Major & Minor Information

MAJOR
    9 courses above the basic sequence distributed as follows:

  • GERM 210 Intermediate Composition and ConversationorGERM 310 Advanced Composition and Conversation
  • GERM 320 or 330 Survery of German Literature and Civilization
  • GERM 420 Senior Seminar in German Literature History
  • 6 other German courses of the student's choosing, of which only one may be a 200-level course.

Senior Capstone Experience

      The Senior Capstone Experience for the German major consists of three examinations taken in conjuction with GERM 420 Senior Seminar in German Literary History.  The examinations cover German history, literary analysis, and literary  history, respectively.  Senior majors are also offered the opportunity to demonstrate their mastery of the language by taking an internationally recognized Goethe Institute language achievement test offered by the University of Arkansas at Fayettville in April of each year.

 

MINOR
The minor in German consists of at least five courses at or above the 200-level.  A maximum of two 200-level courses may be counted toward the minor.

Study Abroad. While not specifically required for graduation in German, a significant study abroad experience clearly adds greatly to the linguistic skills and cultural awareness of our majors, and is very strongly recommended. The most popular vehicles for study in German-speaking countries are the Hendrix-in-Graz and the ISEP programs, both of which permit the use of the student's Hendrix financial aid.


German courses  
Please note that GERM 210 or permission of the instructor is a prerequisite for all other upper-level courses.


GERM 110 Elementary German I
Introductory language course stressing the skills of listening, reading, and writing, with special emphasis on the rapid acquisition of speaking ability. Introduction to the cultures of German-speaking countries.

GERM 120 Elementary German II (FL)
Continuation of GERM 120 with emphasis on further development of skills and cultural awareness. Introduction to literary and non-literary texts.

GERM 210/310 Intermediate Composition and Conversation (W2)
Open to any student who has completed the basic sequence. Further develops communication skills while offering a focused review of essential grammar concepts. Content varies annually, but focuses on contemporary life and literature in German-speaking Europe. Please note that GERM 310, taught concurrently, involves additional work and may be taken for credit by students who have previously had GERM 210.

GERM 220 German Literature and its Context (LS, W2)
An introduction to the study of German literature in its sociohistorical context. Provides the student with essential research and analytical skills through the examination of short, representative works by authors such as Goethe, Heine, Kafka, Hesse, Grass and Seghers.  The course continues the development of the student’s command of oral and written German

GERM 230 Masterpieces of German Cultural History (W2)
An introduction to some of the great works of German art, architecture, music, and philosophy through a focus on significant periods in German cultural history such as the High Middle Ages, the Reformation, the Baroque era, the Classic and Romantic Periods, and Expressionism.
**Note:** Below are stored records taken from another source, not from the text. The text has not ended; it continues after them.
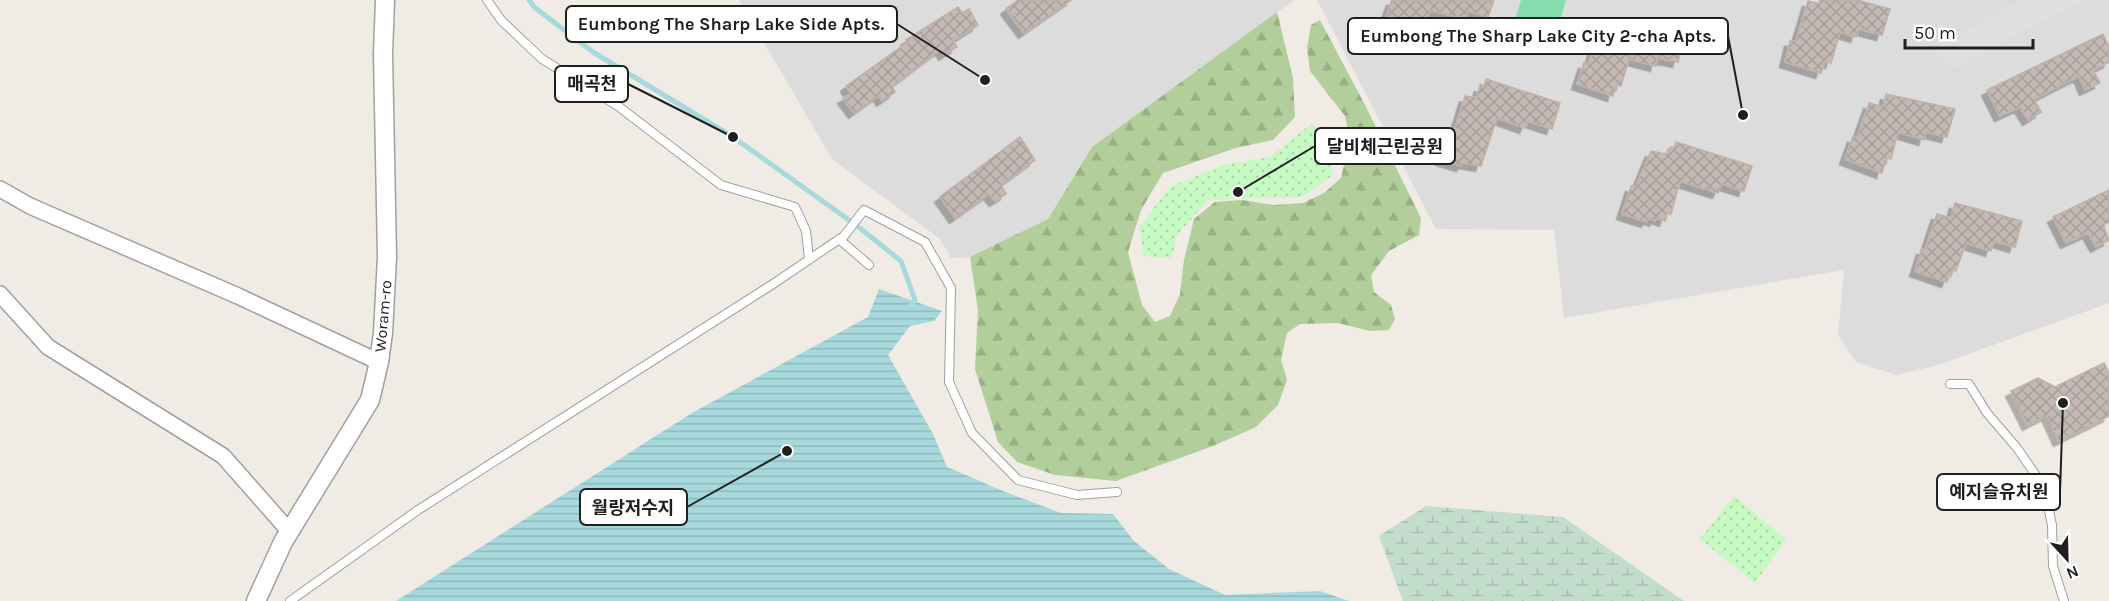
<svg xmlns="http://www.w3.org/2000/svg" width="2109" height="601" viewBox="0 0 2109 601" font-family="Karla,'Noto Sans KR',sans-serif">
  <defs>
    <pattern id="forest-firs" width="22" height="20" patternUnits="userSpaceOnUse" patternTransform="scale(1.5)"><rect width="22" height="20" fill="#b2ce9b"/><path d="M5 1l3.5 6h-7zM16 11l3.5 6h-7z" fill="#99b085"/></pattern>
    <pattern id="wetland-marsh" width="20" height="14" patternUnits="userSpaceOnUse" patternTransform="scale(1.5)"><rect width="20" height="14" fill="#c3ddcd"/><path d="M1 5h8M5 5V1M11 12h8M15 12V8" fill="none" stroke="#a7bdb0"/></pattern>
    <pattern id="park-dots" width="8" height="8" patternUnits="userSpaceOnUse" patternTransform="scale(1.5)"><rect width="8" height="8" fill="#c7f9c3"/><path d="M2 2h.1M6 6h.1" fill="none" stroke="#aad5a7" stroke-width="1.8" stroke-linecap="round"/></pattern>
    <pattern id="water-rules" width="6" height="5" patternUnits="userSpaceOnUse" patternTransform="scale(1.5)"><rect width="6" height="5" fill="#a7d8dc"/><path d="M0 2.5h6" fill="none" stroke="#8fb9bc"/></pattern>
    <pattern id="building-cross-hatch" width="8" height="8" patternUnits="userSpaceOnUse" patternTransform="scale(1.5)"><rect width="8" height="8" fill="#c4b9b5"/><path d="M0 0l8 8M0 8l8-8" fill="none" stroke="#a89f9b"/></pattern>
    <filter id="shadow"><feDropShadow dx="-5.5" dy="5.5" stdDeviation="0" flood-color="#0004"/></filter>
  </defs>
  <rect width="100%" height="100%" fill="#f0ebe5"/>
  <!-- residential -->
  <path fill="#dddcdc" d="M 739,0 L 1294,0 L 1092,147 L 1048,219 L 970,257 L 951,258 L 940,239 L 832,159 Z
    M 1317,0 L 2109,0 L 2109,303 L 1938,365 L 1896,375 L 1856,362 L 1838,335 L 1844,270 L 1564,318 L 1554,230 L 1436,229 Z"/>
  <!-- forest -->
  <path fill="url(#forest-firs)" d="M 1277,12 L 1293,78 L 1295,117 L 1273,140 L 1236,148 L 1163,173 L 1141,210 L 1128,252 L 1142,305 L 1155,322 L 1170,316 L 1180,294 L 1184,260 L 1194,219 L 1215,202 L 1242,200 L 1273,205 L 1303,203 L 1324,193 L 1341,178 L 1350,140 L 1345,116 L 1310,71 L 1307,48 L 1311,25 L 1320,20 L 1365,105 L 1421,218 L 1419,235 L 1389,251 L 1371,275 L 1374,292 L 1391,305 L 1395,319 L 1389,330 L 1370,331 L 1338,323 L 1300,324 L 1287,333 L 1281,360 L 1287,380 L 1278,405 L 1256,427 L 1213,446 L 1116,481 L 1055,475 L 1017,462 L 998,442 L 975,369 L 978,310 L 970,257 L 1048,219 L 1092,147 Z"/>
  <!-- wetland -->
  <path fill="url(#wetland-marsh)" d="M 1426,506 L 1563,517 L 1684,601 L 1403,601 L 1379,536 Z"/>
  <!-- park -->
  <path fill="url(#park-dots)" d="M 1312,123 L 1329,145 L 1332,176 L 1302,197 L 1208,200 L 1177,235 L 1172,258 L 1144,256 L 1139,227 L 1170,187 L 1223,165 L 1270,157 Z
    M 1734,496 L 1786,539 L 1755,583 L 1700,539 Z"/>
  <!-- pitch -->
  <path fill="#85ddae" d="M 1521,0 L 1566,0 L 1551,52 L 1509,40 Z"/>
  <!-- parking -->
  <path fill="#dfdfdf" d="M 2021,0 L 2086,0 L 1949,70 L 1935,47 Z"/>
  <!-- water -->
  <path fill="url(#water-rules)" d="M 879,289 L 942,311 L 934,321 L 910,326 L 888,355 L 933,434 L 947,467 L 1003,491 L 1061,513 L 1113,514 L 1134,541 L 1169,569 L 1225,595 L 1320,591 L 1349,601 L 396,601 L 692,413 L 868,317 Z"/>
  <g fill="none" stroke-linecap="round" stroke-linejoin="round">
    <!-- stream -->
    <path stroke="#a7d8dc" stroke-width="5" d="M 529,0 L 534,7 L 593,52 L 733,137 L 856,225 L 901,261 L 915,300 L 911,306"/>
  </g>
  <!-- building -->
  <path fill="url(#building-cross-hatch)" stroke="#c1afa8" stroke-width="1.5" filter="url(#shadow)" d="M 1018,0 L 1071,0 L 1024,33 L 1006,9 Z
    M 1392,0 L 1494,0 L 1488,17 L 1468,11 L 1465,19 L 1430,10 L 1420,44 L 1412,41 L 1410,44 L 1380,33 Z
    M 1820,0 L 1857,0 L 1890,9 L 1882,35 L 1859,29 L 1856,37 L 1840,32 L 1831,63 L 1825,61 L 1821,73 L 1785,62 L 1790,41 L 1796,41 L 1808,1 L 1819,4 Z
    M 958,7 L 962,13 L 969,9 L 978,25 L 953,41 L 957,47 L 944,55 L 941,49 L 892,86 L 895,92 L 882,101 L 879,95 L 854,113 L 843,98 L 851,94 L 846,86 L 908,42 L 906,40 Z
    M 1619,19 L 1685,35 L 1678,62 L 1657,58 L 1656,66 L 1629,59 L 1621,86 L 1616,85 L 1613,96 L 1577,84 L 1584,63 L 1588,64 L 1601,30 L 1615,33 Z
    M 2103,34 L 2109,47 L 2109,62 L 2093,70 L 2100,83 L 2085,90 L 2079,76 L 2034,99 L 2041,112 L 2028,120 L 2020,107 L 2000,116 L 1987,90 Z
    M 1486,79 L 1560,103 L 1552,129 L 1528,121 L 1525,128 L 1497,118 L 1481,166 L 1463,163 L 1462,166 L 1441,160 L 1449,131 L 1454,132 L 1465,96 L 1476,98 L 1480,86 L 1484,87 Z
    M 1886,94 L 1955,109 L 1947,137 L 1926,132 L 1924,140 L 1898,132 L 1891,159 L 1886,158 L 1882,173 L 1845,159 L 1853,137 L 1857,138 L 1869,103 L 1883,107 Z
    M 1020,137 L 1035,160 L 1001,185 L 1006,194 L 995,201 L 989,194 L 955,218 L 940,197 Z
    M 1676,142 L 1752,166 L 1744,191 L 1722,184 L 1718,193 L 1680,181 L 1671,214 L 1667,213 L 1665,221 L 1656,218 L 1655,221 L 1648,218 L 1647,222 L 1622,214 L 1631,186 L 1636,187 L 1651,151 L 1666,154 L 1668,149 L 1673,150 Z
    M 2109,190 L 2109,222 L 2103,225 L 2109,240 L 2096,247 L 2088,233 L 2066,243 L 2053,217 Z
    M 1955,203 L 2022,221 L 2015,247 L 1994,241 L 1991,251 L 1966,243 L 1956,271 L 1952,269 L 1947,282 L 1915,271 L 1922,249 L 1925,250 L 1937,214 L 1951,218 Z
    M 2104,363 L 2109,373 L 2109,416 L 2059,441 L 2047,415 L 2028,425 L 2011,391 L 2038,378 L 2055,387 Z"/>
  <g fill="none" stroke-linecap="round" stroke-linejoin="round">
    <defs>
      <path id="service" d="M 487,0 L 501,20 L 542,59 L 618,106 L 721,185 L 795,207 L 806,231 L 809,259
        M 839,239 L 869,265
        M 1950,384 L 1969,384 L 1987,413 L 2017,448 L 2044,487 L 2052,525 L 2053,566 L 2064,601
        M 290,601 L 418,510 L 773,284 L 844,236 L 864,210 L 925,242 L 951,288 L 949,382 L 972,433 L 1018,480 L 1077,495 L 1117,492"/>
      <path id="minor" d="M 0,189 L 30,206 L 238,296 L 379,362
        M 0,294 L 48,347 L 223,456 L 290,532"/>
      <path id="tertiary" d="M 256,601 L 283,542 L 370,400 L 379,362 L 383,333 L 387,257 L 383,54 L 385,0"/>
    </defs>
    <!-- service casing -->
    <use href="#service" stroke="#a0a0a0" stroke-width="10"/>
    <!-- minor casing -->
    <use href="#minor" stroke="#a0a0a0" stroke-width="18"/>
    <!-- tertiary casing -->
    <use href="#tertiary" stroke="#a0a0a0" stroke-width="21"/>
    <!-- service -->
    <use href="#service" stroke="#fff" stroke-width="8"/>
    <!-- minor -->
    <use href="#minor" stroke="#fff" stroke-width="15"/>
    <!-- tertiary -->
    <use href="#tertiary" stroke="#fff" stroke-width="18"/>
  </g>
  <g text-anchor="middle" dominant-baseline="central" stroke-width="6" stroke-linejoin="round" paint-order="stroke">
    <!-- street labels -->
    <g font-size="16" fill="#1f1f1f" stroke="#fff">
      <text transform="translate(383 316) rotate(-85)">Woram-ro</text>
    </g>
  </g>
  <!-- callouts -->
  <path fill="none" stroke="#1f1f1f" stroke-width="2" d="M985 80L897 24M1743 115L1728 36M733 137L628 84M1238 192L1315 146M2063 403L2060 492M787 451L687 507"/>
  <g fill="#1f1f1f" stroke="#fff" stroke-width="2">
    <circle cx="985" cy="80" r="6"/>
    <circle cx="1743" cy="115" r="6"/>
    <circle cx="733" cy="137" r="6"/>
    <circle cx="1238" cy="192" r="6"/>
    <circle cx="2063" cy="403" r="6"/>
    <circle cx="787" cy="451" r="6"/>
  </g>
  <g fill="#fff" stroke="#1f1f1f" stroke-width="2">
    <rect x="566" y="6" width="331" height="36" rx="6"/>
    <rect x="1348" y="18" width="380" height="36" rx="6"/>
    <rect x="555" y="66" width="73" height="36" rx="6"/>
    <rect x="1315" y="128" width="140" height="36" rx="6"/>
    <rect x="1937" y="474" width="123" height="36" rx="6"/>
    <rect x="580" y="489" width="107" height="36" rx="6"/>
  </g>
  <g font-size="18" text-anchor="middle" font-weight="bold" fill="#1f1f1f">
    <text x="731" y="30">Eumbong The Sharp Lake Side Apts.</text>
    <text x="1538" y="42">Eumbong The Sharp Lake City 2-cha Apts.</text>
    <text x="592" y="90">매곡천</text>
    <text x="1385" y="153">달비체근린공원</text>
    <text x="1999" y="498">예지슬유치원</text>
    <text x="633" y="514">월랑저수지</text>
  </g>
  <!-- north arrow -->
  <g transform="translate(2067 559) rotate(158)" stroke="#ffffff" stroke-width="4.5" paint-order="stroke">
  <path d="M0-4.5L10 22L0 15L-10 22Z" fill="#1f1f1f"/>
  <text y="-9" font-size="16" font-weight="bold" text-anchor="middle" fill="#1f1f1f">N</text>
  </g>
  <!-- scale -->
  <path d="M1905 39v9h128v-9" fill="none" stroke="#1f1f1f" stroke-width="3"/>
  <text x="1914" y="39" font-size="18" fill="#1f1f1f" stroke="#ffffff" stroke-width="4.5" paint-order="stroke">50 m</text>
</svg>
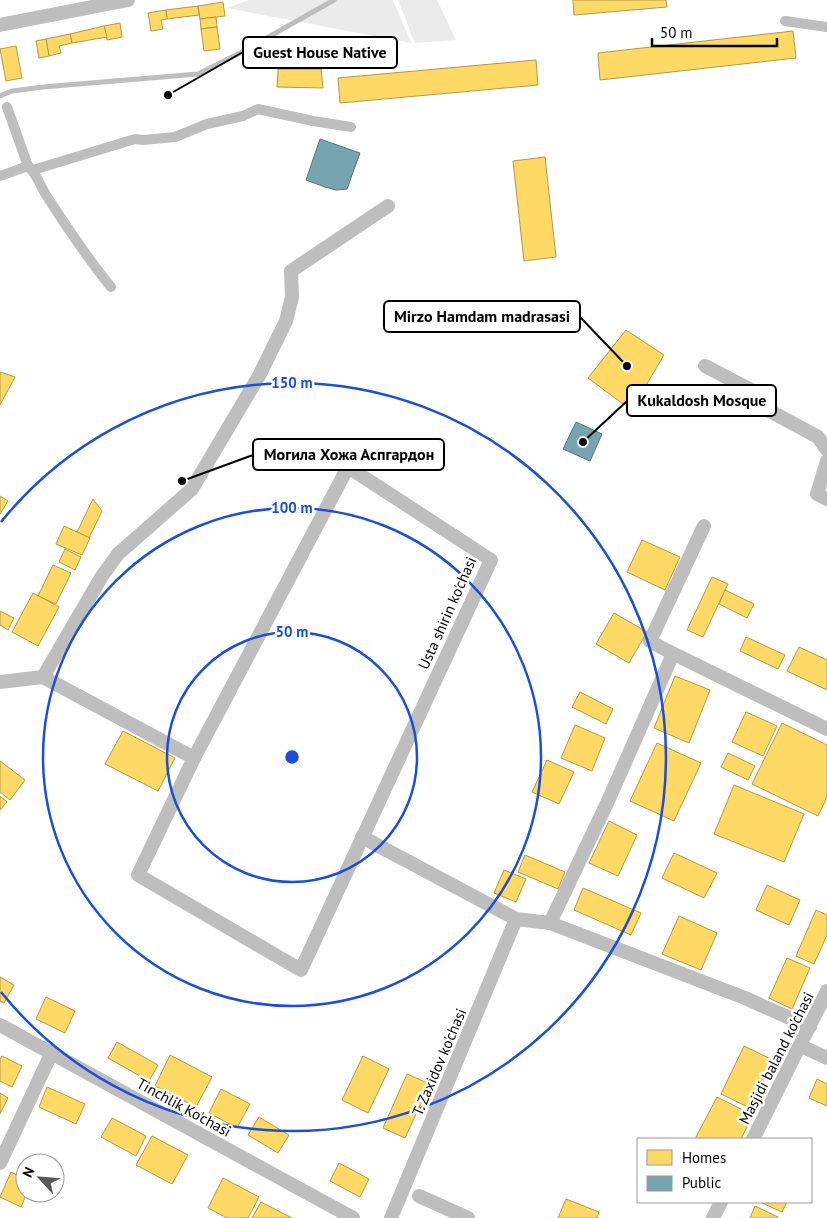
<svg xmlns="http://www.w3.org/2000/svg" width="827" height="1218" font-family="'PT Sans',sans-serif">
<rect width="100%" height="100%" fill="#fff"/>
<g fill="#ebebeb">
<polygon points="249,0 393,0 411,43 227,8"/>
<polygon points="398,0 437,0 456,40 415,43"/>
</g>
<g fill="#ffd966" stroke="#b29847">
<polygon points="573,0 666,0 667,7 574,15"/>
<polygon points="223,2 225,16 200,19 198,6"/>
<polygon points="198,6 199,15 167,19 166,10"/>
<polygon points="166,10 167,19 161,20 163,29 151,31 148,13"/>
<polygon points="216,17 217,27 201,29 200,19"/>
<polygon points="120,23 122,37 107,40 104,26"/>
<polygon points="104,26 107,37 72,43 70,34"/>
<polygon points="217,27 220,49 204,51 201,29"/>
<polygon points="793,31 796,58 600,80 598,53"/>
<polygon points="70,34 72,43 59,46 61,53 49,56 46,39"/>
<polygon points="46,39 49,56 39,58 36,41"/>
<polygon points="16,46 22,78 6,81 0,49"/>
<polygon points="536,60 538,85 340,103 338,78"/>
<polygon points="278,69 321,69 323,88 277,87"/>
<polygon points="545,157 556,257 524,261 513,161"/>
<polygon points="626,330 664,355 638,399 623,404 588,378"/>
<polygon points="0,372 15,377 0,405"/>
<polygon points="0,496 8,501 0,514"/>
<polygon points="93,499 102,511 89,538 77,532"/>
<polygon points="64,526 90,538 82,555 56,544"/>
<polygon points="642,540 680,557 665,590 627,572"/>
<polygon points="65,549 81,557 75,570 59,562"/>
<polygon points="53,565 71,573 56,604 38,596"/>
<polygon points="712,577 728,584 703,637 687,630"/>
<polygon points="725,590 754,604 747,618 719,604"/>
<polygon points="33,593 59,607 38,646 12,632"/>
<polygon points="0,611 14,618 8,630 0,625"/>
<polygon points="614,613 647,632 629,663 596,644"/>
<polygon points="746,637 785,655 778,669 740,651"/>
<polygon points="799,647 827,660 827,690 787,671"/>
<polygon points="675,676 710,690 689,743 654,728"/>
<polygon points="580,692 613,709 606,724 572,707"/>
<polygon points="746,712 777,726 763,756 732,742"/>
<polygon points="782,723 827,745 827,797 818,816 752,784"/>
<polygon points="575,725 605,738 592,771 561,758"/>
<polygon points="123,731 175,758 158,791 105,764"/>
<polygon points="657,743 701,763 674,821 630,801"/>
<polygon points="728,753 755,766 748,780 721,767"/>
<polygon points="547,760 574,772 559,804 532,792"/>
<polygon points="0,761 25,780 10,800 0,792"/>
<polygon points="734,785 804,814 784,862 714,834"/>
<polygon points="0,796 7,802 0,810"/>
<polygon points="609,821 637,835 618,876 589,863"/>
<polygon points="674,853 717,873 704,898 662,878"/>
<polygon points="525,855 565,872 558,889 518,872"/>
<polygon points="504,870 526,879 516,902 494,893"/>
<polygon points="767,885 800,900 789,925 756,910"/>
<polygon points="583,888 641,913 631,935 574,910"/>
<polygon points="816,910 827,915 827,935 814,964 796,956"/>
<polygon points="679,916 717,933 701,970 662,954"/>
<polygon points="787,958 810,968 792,1009 769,998"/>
<polygon points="0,977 14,985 4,1003 0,1001"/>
<polygon points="46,997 75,1011 65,1033 36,1019"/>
<polygon points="117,1042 158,1065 149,1081 108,1058"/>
<polygon points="744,1046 773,1060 750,1108 721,1094"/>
<polygon points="170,1055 212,1077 196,1107 155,1086"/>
<polygon points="2,1056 22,1066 12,1087 0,1081 0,1059"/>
<polygon points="363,1056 389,1069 368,1113 342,1100"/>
<polygon points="407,1074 430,1084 405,1138 383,1128"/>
<polygon points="817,1079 827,1084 827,1106 809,1098"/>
<polygon points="47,1087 85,1104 76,1124 39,1107"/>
<polygon points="221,1089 250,1104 237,1128 209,1113"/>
<polygon points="0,1093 8,1098 0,1114"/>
<polygon points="717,1097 753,1115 741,1139 695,1139"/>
<polygon points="259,1117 289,1135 278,1153 248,1135"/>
<polygon points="112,1118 146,1136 136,1156 101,1137"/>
<polygon points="152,1136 188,1155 172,1184 136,1165"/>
<polygon points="339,1163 369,1179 360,1197 330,1181"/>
<polygon points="11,1172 25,1179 25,1193 27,1193 21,1207 0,1197"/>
<polygon points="223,1178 259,1197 248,1218 227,1218 208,1208"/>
<polygon points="566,1199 599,1212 597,1218 558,1218"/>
<polygon points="261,1202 292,1218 252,1218"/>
<polygon points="760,1202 787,1202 782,1212"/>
<polygon points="755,1206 778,1217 777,1218 750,1218"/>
</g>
<g fill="#76a5af" stroke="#53747a">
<polygon points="320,139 360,153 347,189 336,190 325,187 306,180"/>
<polygon points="576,422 602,434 590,461 563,449"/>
</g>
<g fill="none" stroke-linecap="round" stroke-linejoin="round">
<polyline stroke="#bebebe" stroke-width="5" points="0,96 12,91 43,87 198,74 242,52 334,0"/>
<g stroke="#bebebe" stroke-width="10">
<polyline points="785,21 827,27"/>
<path d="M7,107l21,59c9,8 13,22 20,32 20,31 40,61 63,89"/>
<polyline points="33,170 135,139 143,140 175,137 207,124 243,116 258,109 313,121 351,127"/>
<polyline points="0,176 28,166"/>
</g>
<g stroke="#bebebe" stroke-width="14">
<polyline points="0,25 128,0"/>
<polyline points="705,366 753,391 768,410 818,437 827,450"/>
<polyline points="827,461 817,494 827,499"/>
<polygon points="348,467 491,560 301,970 138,875 194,758"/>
<polyline points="704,526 650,641 666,650 827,729"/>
<polyline points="43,677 102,576 118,554 192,489 260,374 286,321 292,297 291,271 388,206"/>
<polyline points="0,682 43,677 194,758"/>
<polyline points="362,837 516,919 550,923 608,801 673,654"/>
<polyline points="550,923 745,998 810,1027"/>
<polyline points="0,1025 353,1218"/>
<polyline points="801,1046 827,1058"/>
<polyline points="753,1139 827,991"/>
<polyline points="0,1163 52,1052"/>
<polyline points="419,1196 468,1218"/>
<polyline points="391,1218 516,919"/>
<polyline points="713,1218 721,1202"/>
</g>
</g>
<g fill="none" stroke="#1d4ed8" stroke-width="2.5">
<circle cx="292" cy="757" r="125"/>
<circle cx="292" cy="757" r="249"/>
<path d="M1 522A374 374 0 1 1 1 992"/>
</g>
<g text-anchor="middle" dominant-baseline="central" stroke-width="5" stroke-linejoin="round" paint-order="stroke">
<g font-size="15" fill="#000" stroke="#fff">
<text transform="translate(447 613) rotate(-66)">Usta shirin ko'chasi</text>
<text transform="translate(776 1058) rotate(-63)">Masjidi baland ko'chasi</text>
<text transform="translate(439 1062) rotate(-67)">T. Zaxidov ko'chasi</text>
<text transform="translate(184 1107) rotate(29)">Tinchlik Ko'chasi</text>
</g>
</g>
<circle cx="292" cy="757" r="8" fill="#1d4ed8" stroke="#fff" stroke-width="2.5"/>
<g font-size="15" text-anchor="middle" font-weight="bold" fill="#1d4ed8" stroke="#fff" stroke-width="5" stroke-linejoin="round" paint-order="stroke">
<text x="292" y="388">150 m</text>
<text x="292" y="513">100 m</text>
<text x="292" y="637">50 m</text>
</g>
<path fill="none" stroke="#000" stroke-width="2" d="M168 95L243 52M627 366L580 317M583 442L627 401M182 481L253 455"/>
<g fill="#000" stroke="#fff" stroke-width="2">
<circle cx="168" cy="95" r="5"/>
<circle cx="627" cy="366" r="5"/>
<circle cx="583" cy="442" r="5"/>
<circle cx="182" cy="481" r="5"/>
</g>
<g fill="#fff" stroke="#000" stroke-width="2">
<rect x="243" y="37" width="154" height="31" rx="5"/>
<rect x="384" y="301" width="196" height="31" rx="5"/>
<rect x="627" y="385" width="149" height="31" rx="5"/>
<rect x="253" y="439" width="191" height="31" rx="5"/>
</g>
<g font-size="16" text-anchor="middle" font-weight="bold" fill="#000">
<text x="320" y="58">Guest House Native</text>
<text x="482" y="322">Mirzo Hamdam madrasasi</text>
<text x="702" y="406">Kukaldosh Mosque</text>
<text x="349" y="460">Могила Хожа Аспгардон</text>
</g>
<rect x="637" y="1138" width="175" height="65" fill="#ffffff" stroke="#999999"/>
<rect x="647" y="1150" width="25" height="15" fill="#ffd966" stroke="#999999"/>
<text x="682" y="1163" font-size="15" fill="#000000">Homes</text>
<rect x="647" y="1176" width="25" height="15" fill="#76a5af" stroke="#999999"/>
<text x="682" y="1188" font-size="15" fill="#000000">Public</text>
<g transform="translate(40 1178) rotate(296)"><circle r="24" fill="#ffffff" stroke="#999999"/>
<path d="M0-4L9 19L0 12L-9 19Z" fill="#595959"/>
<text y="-8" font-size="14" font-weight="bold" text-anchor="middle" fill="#000000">N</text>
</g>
<path d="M652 38v8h125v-8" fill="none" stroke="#000000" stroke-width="2.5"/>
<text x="660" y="38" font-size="15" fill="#000000" stroke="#ffffff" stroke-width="4" paint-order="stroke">50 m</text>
</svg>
As with 220, the course continues the development of the student’s command of oral and written German.

GERM 320 Survey of German Literature and Civilization, Part I (to 1830) (LS, W2)
An overview of the most important literary figures and works in German history as reflections of the various cultural periods that produced them. The broader cultural context of each epoch--its social history, philosophy, art, architecture and music--will be stressed.

GERM 330 Survey of German Literature and Civilization, Part II (1830-Present) (LS, W2)
Applies the same approach as in GERM 320 to the period from Goethe's death to the present. GERM 320 is not a prerequisite.

(Note: GERM 320 and 330 are viewed as core courses in the German program. While at least one of them is required for the major, both courses should be of significant interest to non-majors and minors as well.)

GERM 340 From Expressionism to Exile Literature (LS, W2)
Deals with the most important authors and cultural movements of Fin-de-Siècle Vienna, the Weimar Republic and the years of Nazi domination in German. Includes such authors as Rilke, Mann, Kafka, Hesse, Seghers, and Brecht.

GERM 350 German Literature since 1945 (LS, W2)
Examines the most important literary figures writing in German since the Second World War against the backdrop of the turbulent sociohistorical history of this period. Authors include Boll, Grass, Hesse, Becker, Wolf, and Maron.

GERM 395 Contemporary German Civilization (W2)
This course focuses on the political, economic, social, and cultural institutions of Germany since World War II, with special emphasis on developments from 1989 to the present.

GERM 420 Senior Seminar in German Literary History (LS, W2)
A course for senior German majors designed to help them synthesize their understanding of German literature and civilization to this point. Considerable individualization of content will allow each participant to concentrate on key periods and authors not previously studied.

GERM 490 Special Topics in German Literature (LS, W2)
Provides the opportunity to explore various authors or literary movements in depth. May be offered in both English and German so that a wider spectrum of students might participate. When offered in English, this course will be cross-listed as a LITR 330, and will not be coded "FL". Potential special topics include Gender in 19th Century German Literature, German-Jewish Literature, German Film, The Novella, German Drama, Fairy Tales.